Now, supposing the adverse force to have been that of a band of conspirators, it was natural for them to watch the "city gates": a more promising resource they could scarcely have had at their command. But, suppose it to have been that of the governor,—what need had he to watch the gates? he might have searched houses. By the reference made, to a matter of fact, which, supposing it real, must in its nature have been notorious—to wit, the existence of a king, of the name in question, in the country in question, at the time in question—a comparative degree of probability seems to be given to Paul's account. A curious circumstance is—that, in this Epistle of Paul's, this anecdote of the Basket stands completely insulated; it has not any the slightest connection with anything that precedes or follows it.

In the Acts' account, as already observed, Chap. 4, it looks as if it was immediately after the adventure of the basket, that he went on this his first visit to the Apostles at Jerusalem: for, as we see, it is immediately thereupon that his arrival at that city is mentioned. If so, the abode he had then been making at Damascus, was probably after his return from Arabia: that return from Arabia, which we have seen him speaking of in his Epistle to the Galatians, Gal. i. 15. "When it pleased God ... to reveal his son to me, that I might preach him to the heathen; immediately I conferred not with flesh and blood; Neither went I up to Jerusalem, to them which were Apostles before me; but I went into Arabia, and returned again unto Damascus. Then after three years, I went up to Jerusalem, to see Peter." &c.

"After three years?"—three years, reckoning from what time? Here we see the ambiguity, and along with it the difficulty. If reckoning from his conversion,—then we have the three years, to be spent—partly in Damascus, partly in Arabia: in Damascus, in obtaining, perhaps, from the Christianized Jews—in return for the impunity given to them by the breach of the trust committed to him by the Jerusalem rulers—money, for defraying his expenses while in Arabia. If, reckoning from his escape from Damascus in a basket, then we have three years, during which not so much as any the faintest trace of him is perceptible. All, therefore, that is clear is—that according to his account of the matter, there was an interval of at least three years between his conversion, and this first of his subsequent Jerusalem visits—this visit of his to Jerusalem, to see the Apostles.

Between the two interpretations,—in respect of length of time, observe here the difference. According to one of them, between the conversion and the first Jerusalem visit, we have an interval of three years, and no more: and, in this interval, three lengths of time—one passed in Damascus, another in Arabia, a third, terminated by the basket adventure, passed also in Damascus, are all included: the entire interval determinate: but its parts, all of them, indeterminate. According to the other interpretation, we have also three lengths of time: the first, indeterminate, passed in Damascus; the second, as indeterminate, passed in Arabia; the third, passed in Damascus, and this a determinate one—namely, the three years. Thus, upon the first supposition, the interval consists of three years, and no more: upon the second supposition, it consists of three years, preceded by two lengths of time, which are both indeterminate, but one of which—that passed in Arabia—may have been to any amount protracted.

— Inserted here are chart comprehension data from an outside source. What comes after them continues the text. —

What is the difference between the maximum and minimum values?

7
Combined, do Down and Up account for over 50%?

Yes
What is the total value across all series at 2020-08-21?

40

Upon either supposition,—it seems not unlikely, that it was immediately after his escape from Damascus, that this first visit of his to Jerusalem took place. And, the greater the preceding interval of time, whether passed in Arabia or Damascus, the less unpromising his prospect, that the resentments, produced by the provocations given by him to the Christians, by his persecution of them,—and to the Jewish rulers, by his treachery towards them,—should, both, have to such a degree subsided, as to render even so short a stay, as that of fifteen days which he mentions, consistent with personal safety. Yet, as we see in the Acts, are these two events spoken of as if they had been contiguous: at any rate, it is in contiguity that they are spoken of.

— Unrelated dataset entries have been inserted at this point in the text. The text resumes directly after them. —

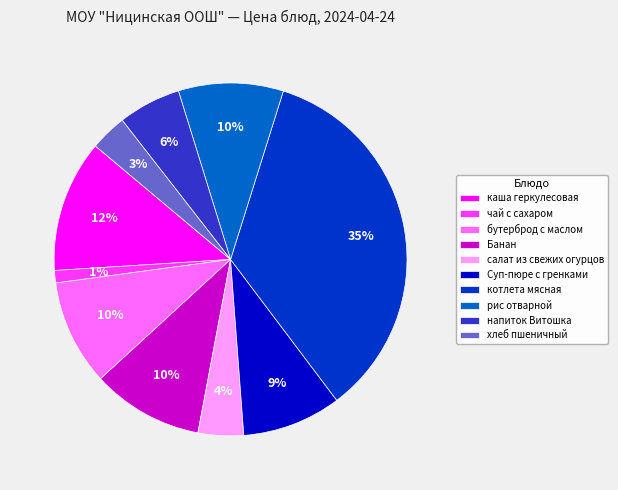

Which has a higher value, салат из свежих огурцов or каша геркулесовая?

каша геркулесовая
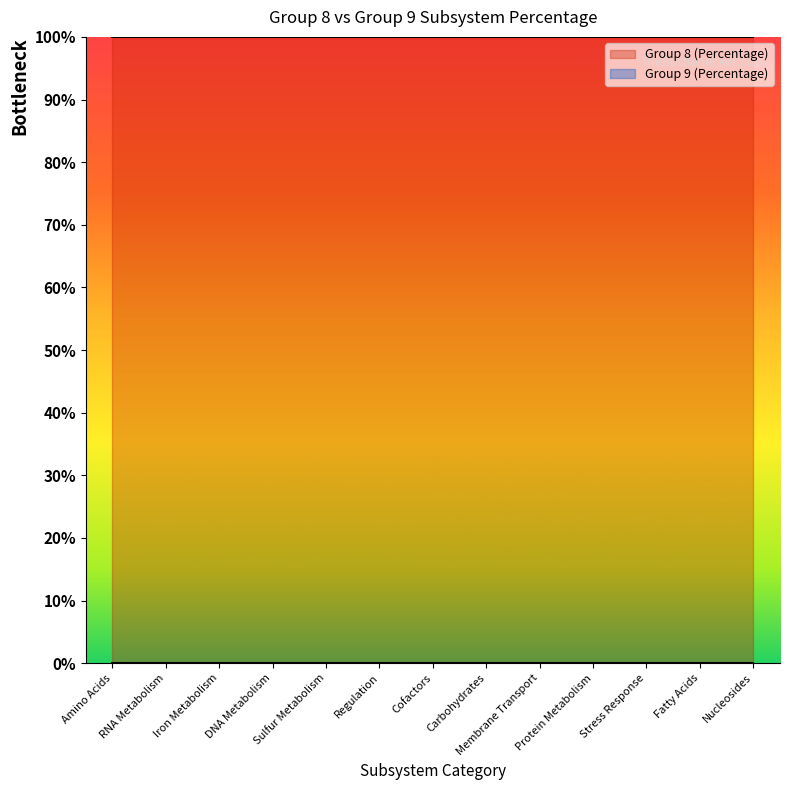

True or false: Group 8 (Percentage) and Group 9 (Percentage) intersect in this chart.

False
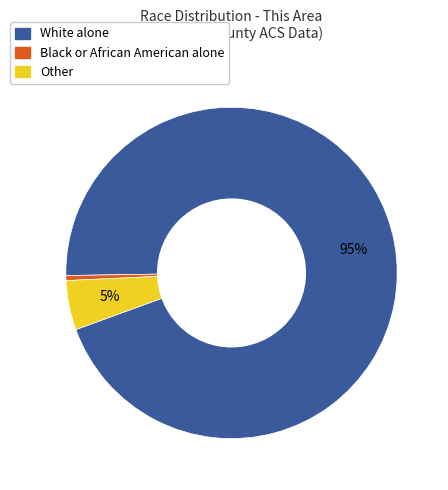

Do Black or African American alone and Other together represent more than half of the pie?

No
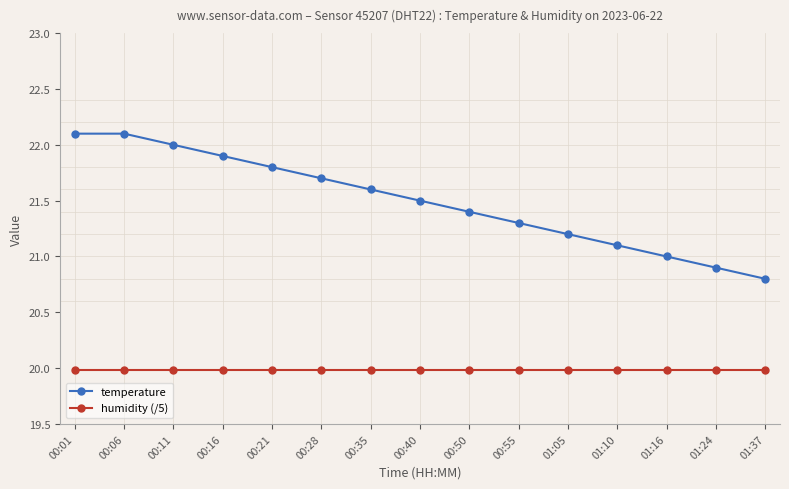

True or false: temperature has more than 2 interior local peaks.

False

Uncertainties crowd upon uncertainties. At the time of Paul's conversion,—had Damascus already this same king, named Aretas, with a governor under him? If so, how happens it, that, of this state of the government, no intimation is perceptible, in the account given of that conversion in the Acts? Was it—that, at that time, there existed not any such monarchical personage? but that, before the adventure of the basket, some revolution had placed him there?

According to Paul's account,—the state of things, produced in Damascus by his exertions, was somewhat curious. On the face of this account, in ordinary there was no garrison in Damascus: it was only by special order from the monarch, and for no other purpose than the bringing to justice—or what was called justice—the person of the self-constituted Apostle,—that a garrison was put into the town, with a governor for the command of it.

What a foundation all this for credence! and, with it, for a system of religious doctrine to build itself upon!—religious doctrine—with the difference between eternal happiness and eternal misery depending upon it!